EXERCISE OBJECTIVE.
Begin with the line that has "Die besten Spülmaschinenreiniger 2026". Give it and every line after it again, exactly, through the end of the entries below.

EXTRACTED MATERIAL.
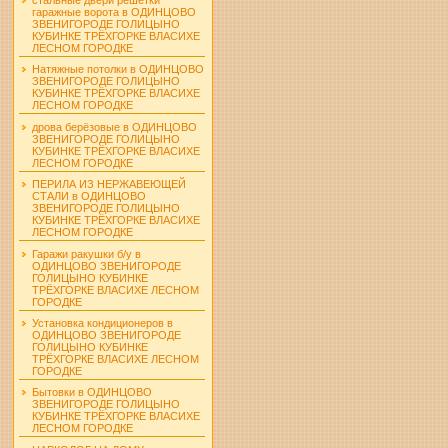
гаражные ворота в ОДИНЦОВО
ЗВЕНИГОРОДЕ ГОЛИЦЫНО
КУБИНКЕ ТРЁХГОРКЕ ВЛАСИХЕ
ЛЕСНОМ ГОРОДКЕ
Натяжные потолки в ОДИНЦОВО
ЗВЕНИГОРОДЕ ГОЛИЦЫНО
КУБИНКЕ ТРЁХГОРКЕ ВЛАСИХЕ
ЛЕСНОМ ГОРОДКЕ
дрова берёзовые в ОДИНЦОВО
ЗВЕНИГОРОДЕ ГОЛИЦЫНО
КУБИНКЕ ТРЁХГОРКЕ ВЛАСИХЕ
ЛЕСНОМ ГОРОДКЕ
ПЕРИЛА ИЗ НЕРЖАВЕЮЩЕЙ
СТАЛИ в ОДИНЦОВО
ЗВЕНИГОРОДЕ ГОЛИЦЫНО
КУБИНКЕ ТРЁХГОРКЕ ВЛАСИХЕ
ЛЕСНОМ ГОРОДКЕ
Гаражи ракушки б/у в
ОДИНЦОВО ЗВЕНИГОРОДЕ
ГОЛИЦЫНО КУБИНКЕ
ТРЁХГОРКЕ ВЛАСИХЕ ЛЕСНОМ
ГОРОДКЕ
Установка кондиционеров в
ОДИНЦОВО ЗВЕНИГОРОДЕ
ГОЛИЦЫНО КУБИНКЕ
ТРЁХГОРКЕ ВЛАСИХЕ ЛЕСНОМ
ГОРОДКЕ
Бытовки в ОДИНЦОВО
ЗВЕНИГОРОДЕ ГОЛИЦЫНО
КУБИНКЕ ТРЁХГОРКЕ ВЛАСИХЕ
ЛЕСНОМ ГОРОДКЕ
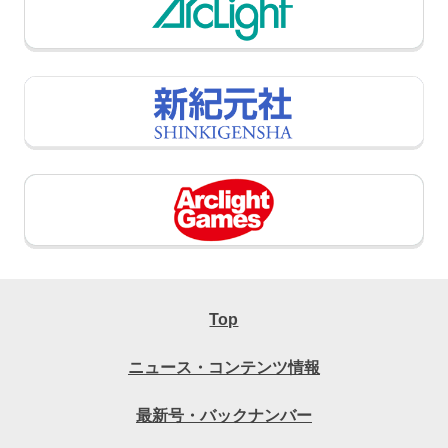
Top
ニュース・コンテンツ情報
最新号・バックナンバー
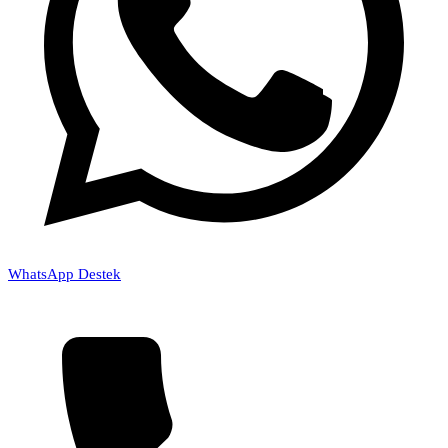
WhatsApp Destek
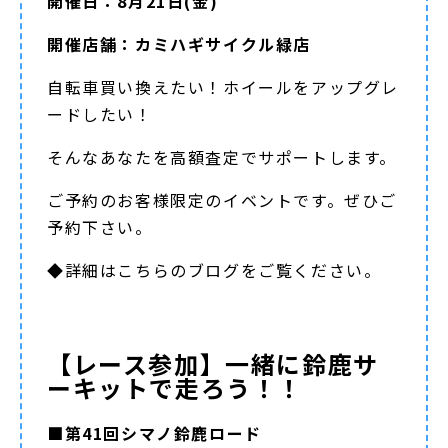
開催日：8月21日(金)
開催店舗：カミハギサイクル緑店
自転車買い換えたい！ホイールをアップグレ
ードしたい！
そんなあなたを高額査定でサポートします。
ご予約のお客様限定のイベントです。ぜひご
予約下さい。
◆詳細は
こちらのブログ
をご覧ください。
【レース参加】一緒に鈴鹿サ
ーキットで走ろう！！
■第41回シマノ鈴鹿ロード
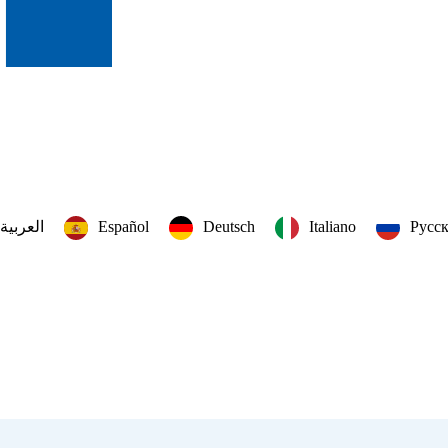
العربية‏
Español
Deutsch
Italiano
Русс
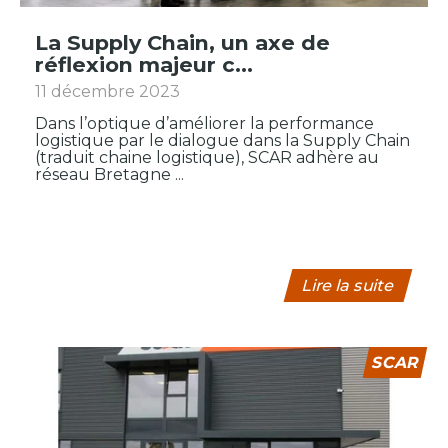
La Supply Chain, un axe de
réflexion majeur c...
11 décembre 2023
Dans l’optique d’améliorer la performance
logistique par le dialogue dans la Supply Chain
(traduit chaine logistique), SCAR adhère au
réseau Bretagne ...
Lire la suite
SCAR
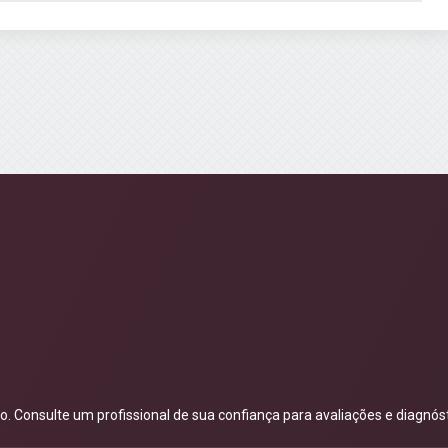
 Consulte um profissional de sua confiança para avaliações e diagnóst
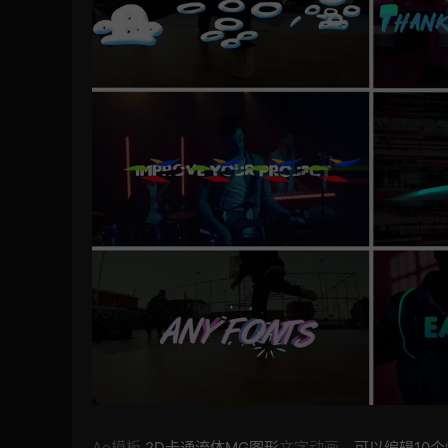
Ae模板
2D卡通流体MG图形
文字动画
。可以编辑10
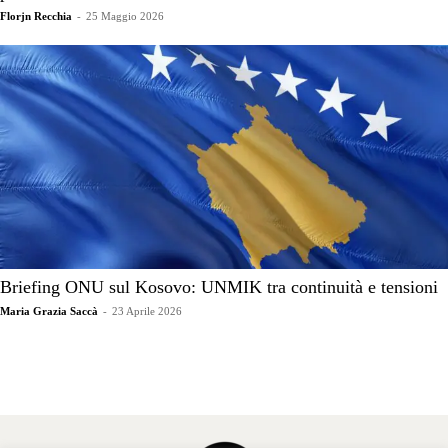
Florjn Recchia
-
25 Maggio 2026
Briefing ONU sul Kosovo: UNMIK tra continuità e tensioni
Maria Grazia Saccà
-
23 Aprile 2026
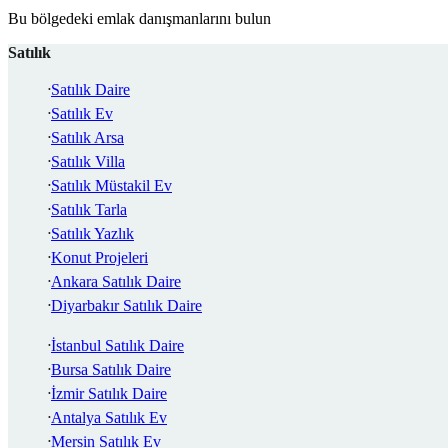
Bu bölgedeki emlak danışmanlarını bulun
Satılık
Satılık Daire
Satılık Ev
Satılık Arsa
Satılık Villa
Satılık Müstakil Ev
Satılık Tarla
Satılık Yazlık
Konut Projeleri
Ankara Satılık Daire
Diyarbakır Satılık Daire
İstanbul Satılık Daire
Bursa Satılık Daire
İzmir Satılık Daire
Antalya Satılık Ev
Mersin Satılık Ev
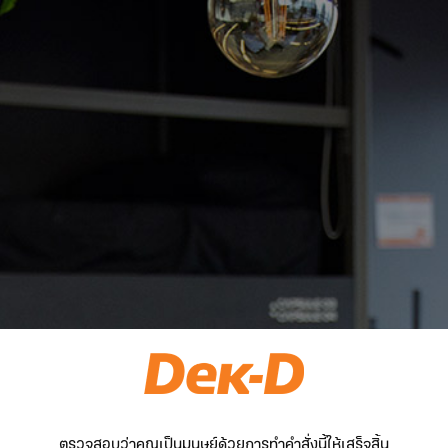
ตรวจสอบว่าคุณเป็นมนุษย์ด้วยการทำคำสั่งนี้ให้เสร็จสิ้น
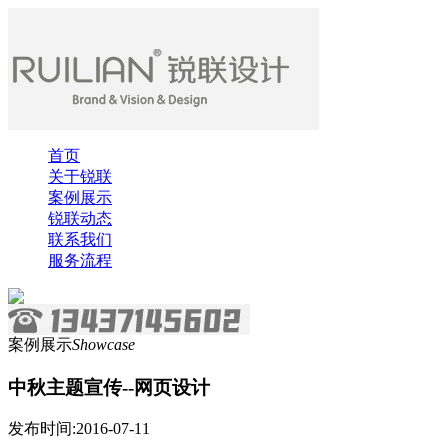
首页
关于锐联
案例展示
锐联动态
联系我们
服务流程
案例展示
Showcase
中秋主题宣传--网页设计
发布时间:2016-07-11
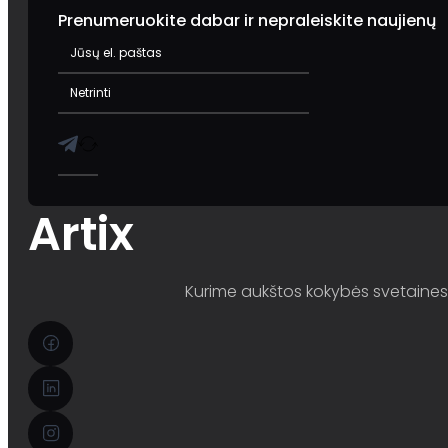
Prenumeruokite dabar ir nepraleiskite naujienų
Artix
Kurime aukštos kokybės svetaines i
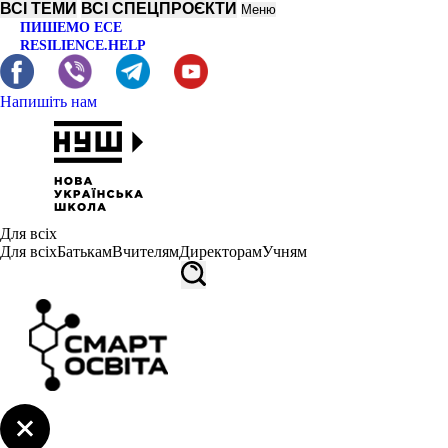
ВСІ ТЕМИ
ВСІ СПЕЦПРОЄКТИ
Меню
ПИШЕМО ЕСЕ
RESILIENCE.HELP
Напишіть нам
Для всіх
Для всіх
Батькам
Вчителям
Директорам
Учням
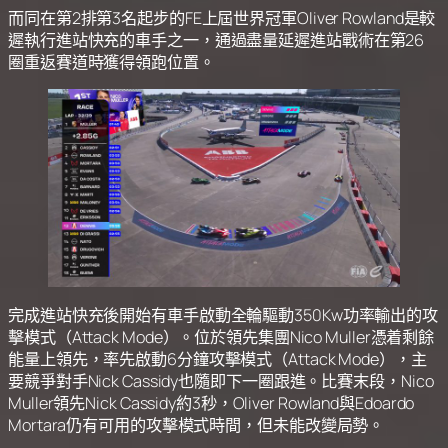
而同在第2排第3名起步的FE上屆世界冠軍Oliver Rowland是較
遲執行進站快充的車手之一，通過盡量延遲進站戰術在第26
圈重返賽道時獲得領跑位置。
完成進站快充後開始有車手啟動全輪驅動350Kw功率輸出的攻
擊模式（Attack Mode）。位於領先集團Nico Muller憑着剩餘
能量上領先，率先啟動6分鐘攻擊模式（Attack Mode），主
要競爭對手Nick Cassidy也隨即下一圈跟進。比賽末段，Nico
Muller領先Nick Cassidy約3秒，Oliver Rowland與Edoardo
Mortara仍有可用的攻擊模式時間，但未能改變局勢。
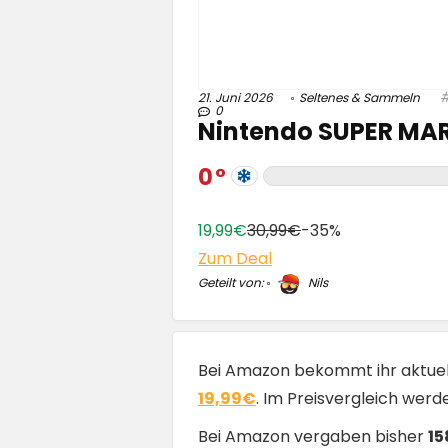
21. Juni 2026
Seltenes & Sammeln
0
Nintendo SUPER MARI
0
19,99€
30,99€
-35%
Zum Deal
Geteilt von:
Nils
Bei Amazon bekommt ihr aktue
19,99€
. Im Preisvergleich wer
Bei Amazon vergaben bisher
15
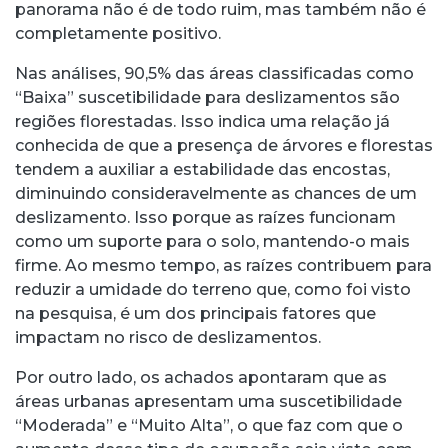
panorama não é de todo ruim, mas também não é
completamente positivo.
Nas análises, 90,5% das áreas classificadas como
“Baixa” suscetibilidade para deslizamentos são
regiões florestadas. Isso indica uma relação já
conhecida de que a presença de árvores e florestas
tendem a auxiliar a estabilidade das encostas,
diminuindo consideravelmente as chances de um
deslizamento. Isso porque as raízes funcionam
como um suporte para o solo, mantendo-o mais
firme. Ao mesmo tempo, as raízes contribuem para
reduzir a umidade do terreno que, como foi visto
na pesquisa, é um dos principais fatores que
impactam no risco de deslizamentos.
Por outro lado, os achados apontaram que as
áreas urbanas apresentam uma suscetibilidade
“Moderada” e “Muito Alta”, o que faz com que o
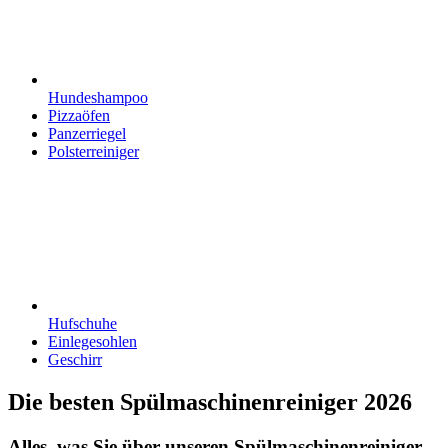
Hundeshampoo
Pizzaöfen
Panzerriegel
Polsterreiniger
Hufschuhe
Einlegesohlen
Geschirr
Die besten Spülmaschinenreiniger 2026
Alles, was Sie über unseren Spülmaschinenreiniger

ANSWER SPACE.
Die besten Spülmaschinenreiniger 2026
Alles, was Sie über unseren Spülmaschinenreiniger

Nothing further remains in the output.